Your assignment: Copy the lines from the line with "Description: Stream Analytics Output Mssql" up to and including the line with "Description: Stream Analytics Output Servicebus Topic", keeping them identical to the original.

Records from a dataset:
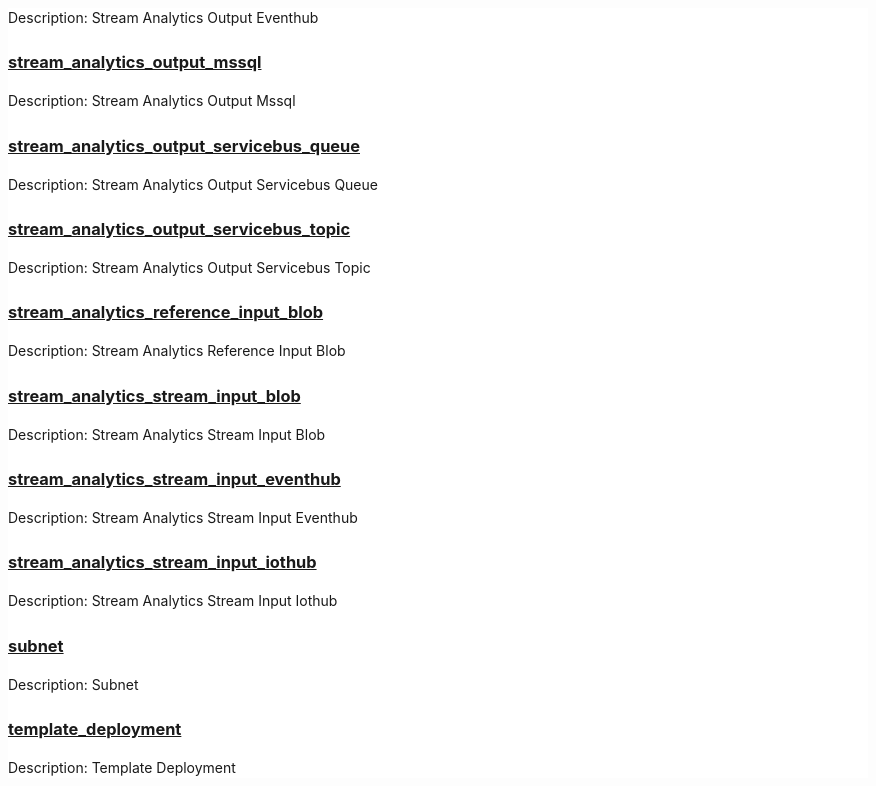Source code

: Description: Stream Analytics Output Eventhub

### <a name="output_stream_analytics_output_mssql"></a> [stream\_analytics\_output\_mssql](#output\_stream\_analytics\_output\_mssql)

Description: Stream Analytics Output Mssql

### <a name="output_stream_analytics_output_servicebus_queue"></a> [stream\_analytics\_output\_servicebus\_queue](#output\_stream\_analytics\_output\_servicebus\_queue)

Description: Stream Analytics Output Servicebus Queue

### <a name="output_stream_analytics_output_servicebus_topic"></a> [stream\_analytics\_output\_servicebus\_topic](#output\_stream\_analytics\_output\_servicebus\_topic)

Description: Stream Analytics Output Servicebus Topic

### <a name="output_stream_analytics_reference_input_blob"></a> [stream\_analytics\_reference\_input\_blob](#output\_stream\_analytics\_reference\_input\_blob)

Description: Stream Analytics Reference Input Blob

### <a name="output_stream_analytics_stream_input_blob"></a> [stream\_analytics\_stream\_input\_blob](#output\_stream\_analytics\_stream\_input\_blob)

Description: Stream Analytics Stream Input Blob

### <a name="output_stream_analytics_stream_input_eventhub"></a> [stream\_analytics\_stream\_input\_eventhub](#output\_stream\_analytics\_stream\_input\_eventhub)

Description: Stream Analytics Stream Input Eventhub

### <a name="output_stream_analytics_stream_input_iothub"></a> [stream\_analytics\_stream\_input\_iothub](#output\_stream\_analytics\_stream\_input\_iothub)

Description: Stream Analytics Stream Input Iothub

### <a name="output_subnet"></a> [subnet](#output\_subnet)

Description: Subnet

### <a name="output_template_deployment"></a> [template\_deployment](#output\_template\_deployment)

Description: Template Deployment
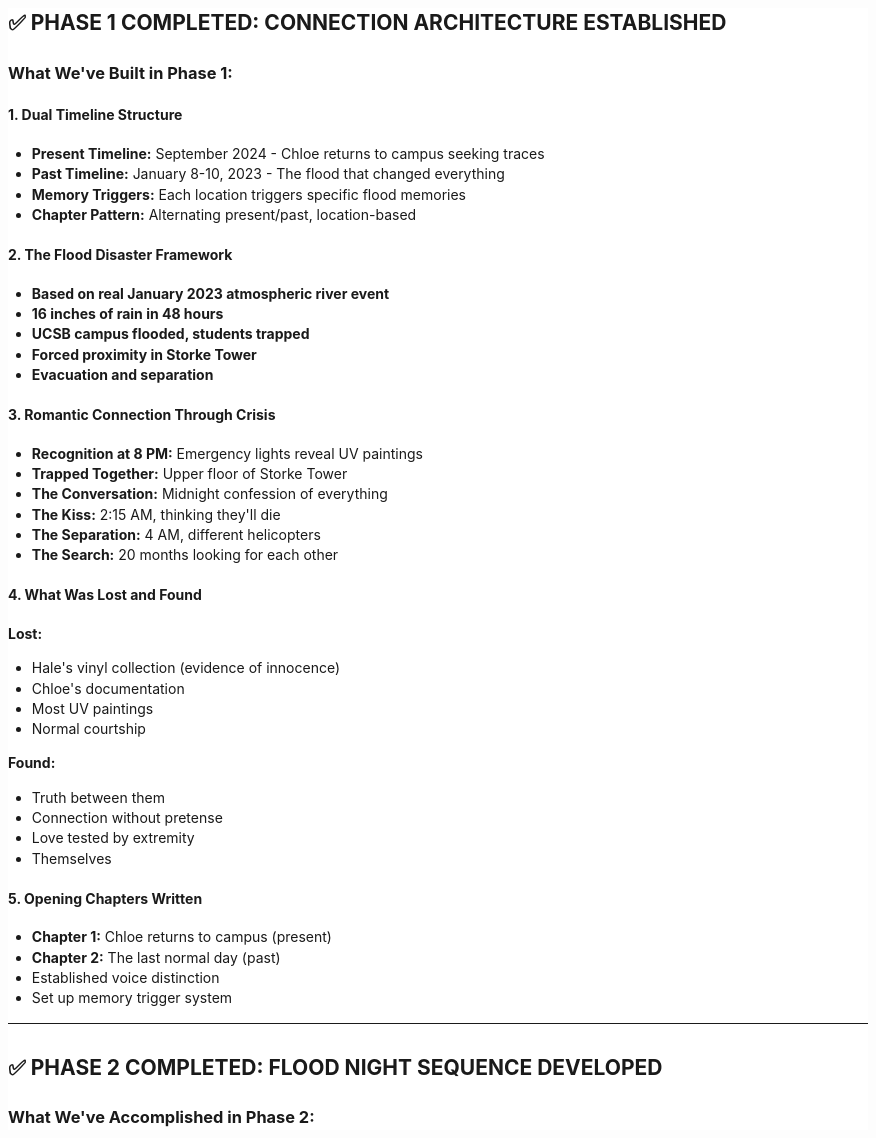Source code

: 
## ✅ PHASE 1 COMPLETED: CONNECTION ARCHITECTURE ESTABLISHED

### What We've Built in Phase 1:

#### 1. Dual Timeline Structure
- **Present Timeline:** September 2024 - Chloe returns to campus seeking traces
- **Past Timeline:** January 8-10, 2023 - The flood that changed everything
- **Memory Triggers:** Each location triggers specific flood memories
- **Chapter Pattern:** Alternating present/past, location-based

#### 2. The Flood Disaster Framework
- **Based on real January 2023 atmospheric river event**
- **16 inches of rain in 48 hours**
- **UCSB campus flooded, students trapped**
- **Forced proximity in Storke Tower**
- **Evacuation and separation**

#### 3. Romantic Connection Through Crisis
- **Recognition at 8 PM:** Emergency lights reveal UV paintings
- **Trapped Together:** Upper floor of Storke Tower
- **The Conversation:** Midnight confession of everything
- **The Kiss:** 2:15 AM, thinking they'll die
- **The Separation:** 4 AM, different helicopters
- **The Search:** 20 months looking for each other

#### 4. What Was Lost and Found
**Lost:**
- Hale's vinyl collection (evidence of innocence)
- Chloe's documentation
- Most UV paintings
- Normal courtship

**Found:**
- Truth between them
- Connection without pretense
- Love tested by extremity
- Themselves

#### 5. Opening Chapters Written
- **Chapter 1:** Chloe returns to campus (present)
- **Chapter 2:** The last normal day (past)
- Established voice distinction
- Set up memory trigger system

---

## ✅ PHASE 2 COMPLETED: FLOOD NIGHT SEQUENCE DEVELOPED

### What We've Accomplished in Phase 2:
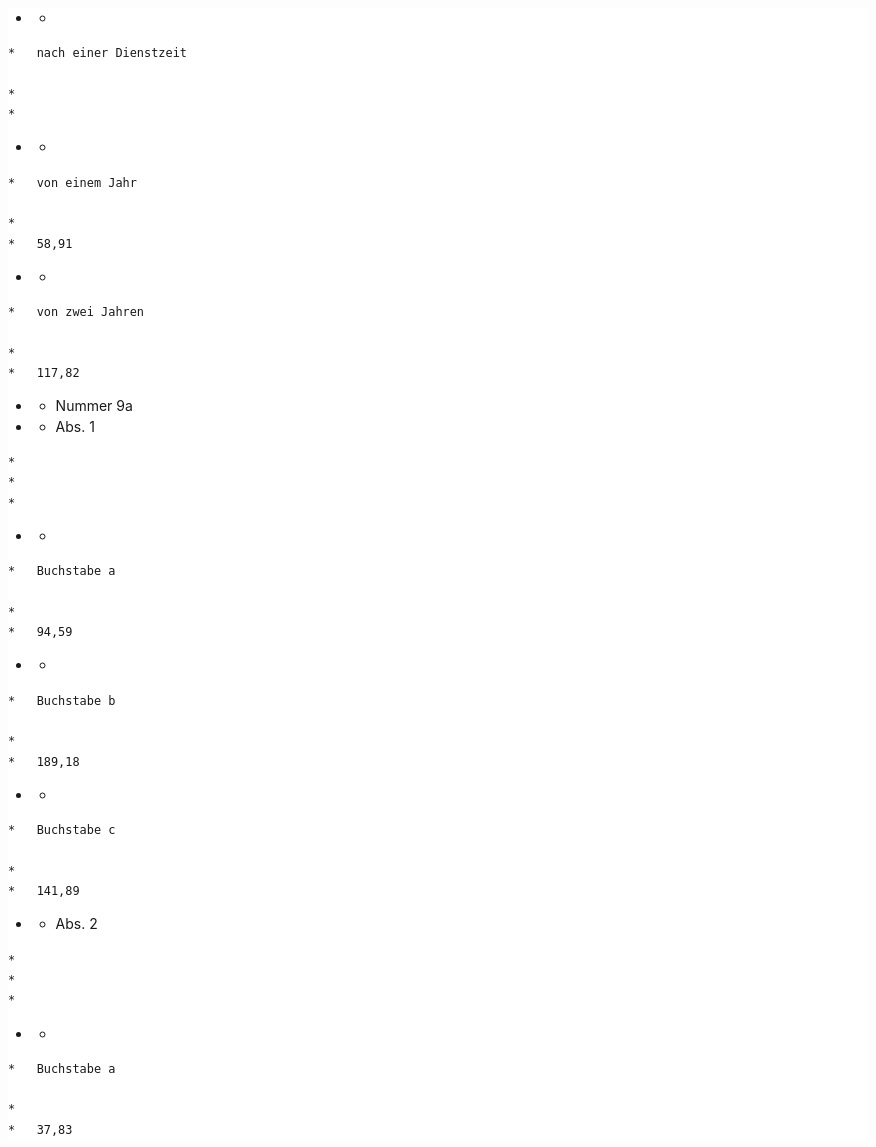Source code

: *    *
    *   nach einer Dienstzeit

    *
    *

*    *
    *   von einem Jahr

    *
    *   58,91


*    *
    *   von zwei Jahren

    *
    *   117,82


*    *   Nummer 9a


*    *   Abs. 1

    *
    *
    *

*    *
    *   Buchstabe a

    *
    *   94,59


*    *
    *   Buchstabe b

    *
    *   189,18


*    *
    *   Buchstabe c

    *
    *   141,89


*    *   Abs. 2

    *
    *
    *

*    *
    *   Buchstabe a

    *
    *   37,83
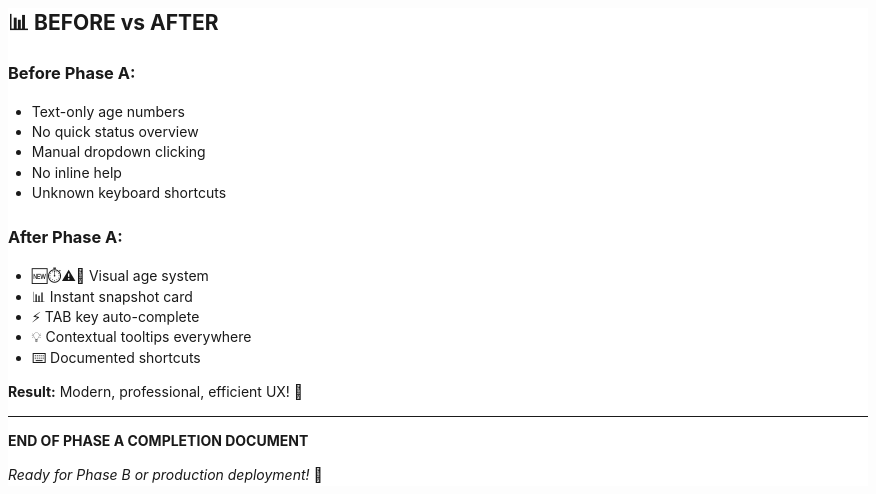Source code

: 
## 📊 BEFORE vs AFTER

### **Before Phase A:**
- Text-only age numbers
- No quick status overview
- Manual dropdown clicking
- No inline help
- Unknown keyboard shortcuts

### **After Phase A:**
- 🆕⏱️⚠️🔴 Visual age system
- 📊 Instant snapshot card
- ⚡ TAB key auto-complete
- 💡 Contextual tooltips everywhere
- ⌨️ Documented shortcuts

**Result:** Modern, professional, efficient UX! 🎉

---

**END OF PHASE A COMPLETION DOCUMENT**

*Ready for Phase B or production deployment!* 🚀

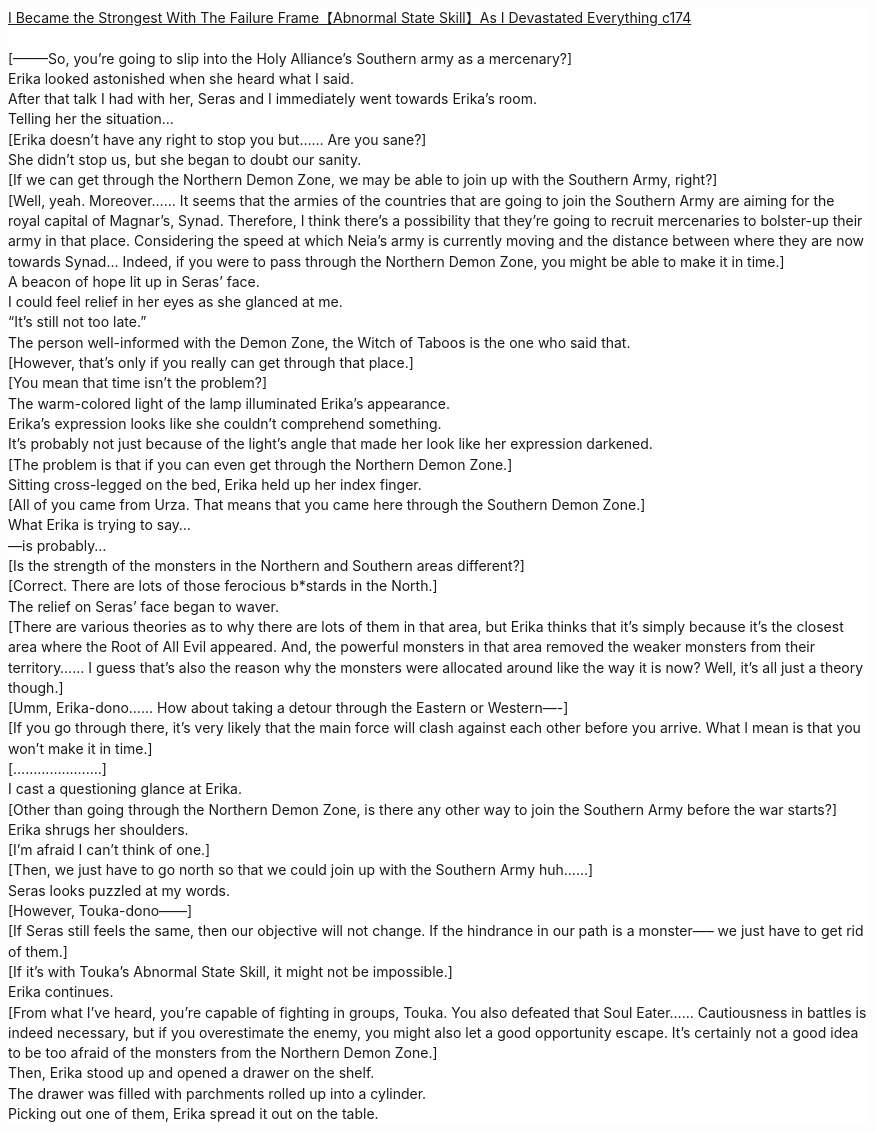 [I Became the Strongest With The Failure Frame【Abnormal State Skill】As I Devastated Everything c174](https://foxaholic.com/novel/i-became-the-strongest-with-the-failure-frame%e3%80%90abnormal-state-skill%e3%80%91as-i-devastated-everything/174/)
<br/><br/>
[——–So, you’re going to slip into the Holy Alliance’s Southern army as a mercenary?]<br/>
Erika looked astonished when she heard what I said.<br/>
After that talk I had with her, Seras and I immediately went towards Erika’s room.<br/>
Telling her the situation…<br/>
[Erika doesn’t have any right to stop you but…… Are you sane?]<br/>
She didn’t stop us, but she began to doubt our sanity.<br/>
[If we can get through the Northern Demon Zone, we may be able to join up with the Southern Army, right?]<br/>
[Well, yeah. Moreover…… It seems that the armies of the countries that are going to join the Southern Army are aiming for the royal capital of Magnar’s, Synad. Therefore, I think there’s a possibility that they’re going to recruit mercenaries to bolster-up their army in that place. Considering the speed at which Neia’s army is currently moving and the distance between where they are now towards Synad… Indeed, if you were to pass through the Northern Demon Zone, you might be able to make it in time.]<br/>
A beacon of hope lit up in Seras’ face.<br/>
I could feel relief in her eyes as she glanced at me.<br/>
“It’s still not too late.”<br/>
The person well-informed with the Demon Zone, the Witch of Taboos is the one who said that.<br/>
[However, that’s only if you really can get through that place.]<br/>
[You mean that time isn’t the problem?]<br/>
The warm-colored light of the lamp illuminated Erika’s appearance.<br/>
Erika’s expression looks like she couldn’t comprehend something.<br/>
It’s probably not just because of the light’s angle that made her look like her expression darkened.<br/>
[The problem is that if you can even get through the Northern Demon Zone.]<br/>
Sitting cross-legged on the bed, Erika held up her index finger.<br/>
[All of you came from Urza. That means that you came here through the Southern Demon Zone.]<br/>
What Erika is trying to say…<br/>
—is probably…<br/>
[Is the strength of the monsters in the Northern and Southern areas different?]<br/>
[Correct. There are lots of those ferocious b*stards in the North.]<br/>
The relief on Seras’ face began to waver.<br/>
[There are various theories as to why there are lots of them in that area, but Erika thinks that it’s simply because it’s the closest area where the Root of All Evil appeared. And, the powerful monsters in that area removed the weaker monsters from their territory…… I guess that’s also the reason why the monsters were allocated around like the way it is now? Well, it’s all just a theory though.]<br/>
[Umm, Erika-dono…… How about taking a detour through the Eastern or Western—-]<br/>
[If you go through there, it’s very likely that the main force will clash against each other before you arrive. What I mean is that you won’t make it in time.]<br/>
[………………….]<br/>
I cast a questioning glance at Erika.<br/>
[Other than going through the Northern Demon Zone, is there any other way to join the Southern Army before the war starts?]<br/>
Erika shrugs her shoulders.<br/>
[I’m afraid I can’t think of one.]<br/>
[Then, we just have to go north so that we could join up with the Southern Army huh……]<br/>
Seras looks puzzled at my words.<br/>
[However, Touka-dono——]<br/>
[If Seras still feels the same, then our objective will not change. If the hindrance in our path is a monster—– we just have to get rid of them.]<br/>
[If it’s with Touka’s Abnormal State Skill, it might not be impossible.]<br/>
Erika continues.<br/>
[From what I’ve heard, you’re capable of fighting in groups, Touka. You also defeated that Soul Eater…… Cautiousness in battles is indeed necessary, but if you overestimate the enemy, you might also let a good opportunity escape. It’s certainly not a good idea to be too afraid of the monsters from the Northern Demon Zone.]<br/>
Then, Erika stood up and opened a drawer on the shelf.<br/>
The drawer was filled with parchments rolled up into a cylinder.<br/>
Picking out one of them, Erika spread it out on the table.<br/>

Answer box:
Description: Stream Analytics Output Mssql

### <a name="output_stream_analytics_output_servicebus_queue"></a> [stream\_analytics\_output\_servicebus\_queue](#output\_stream\_analytics\_output\_servicebus\_queue)

Description: Stream Analytics Output Servicebus Queue

### <a name="output_stream_analytics_output_servicebus_topic"></a> [stream\_analytics\_output\_servicebus\_topic](#output\_stream\_analytics\_output\_servicebus\_topic)

Description: Stream Analytics Output Servicebus Topic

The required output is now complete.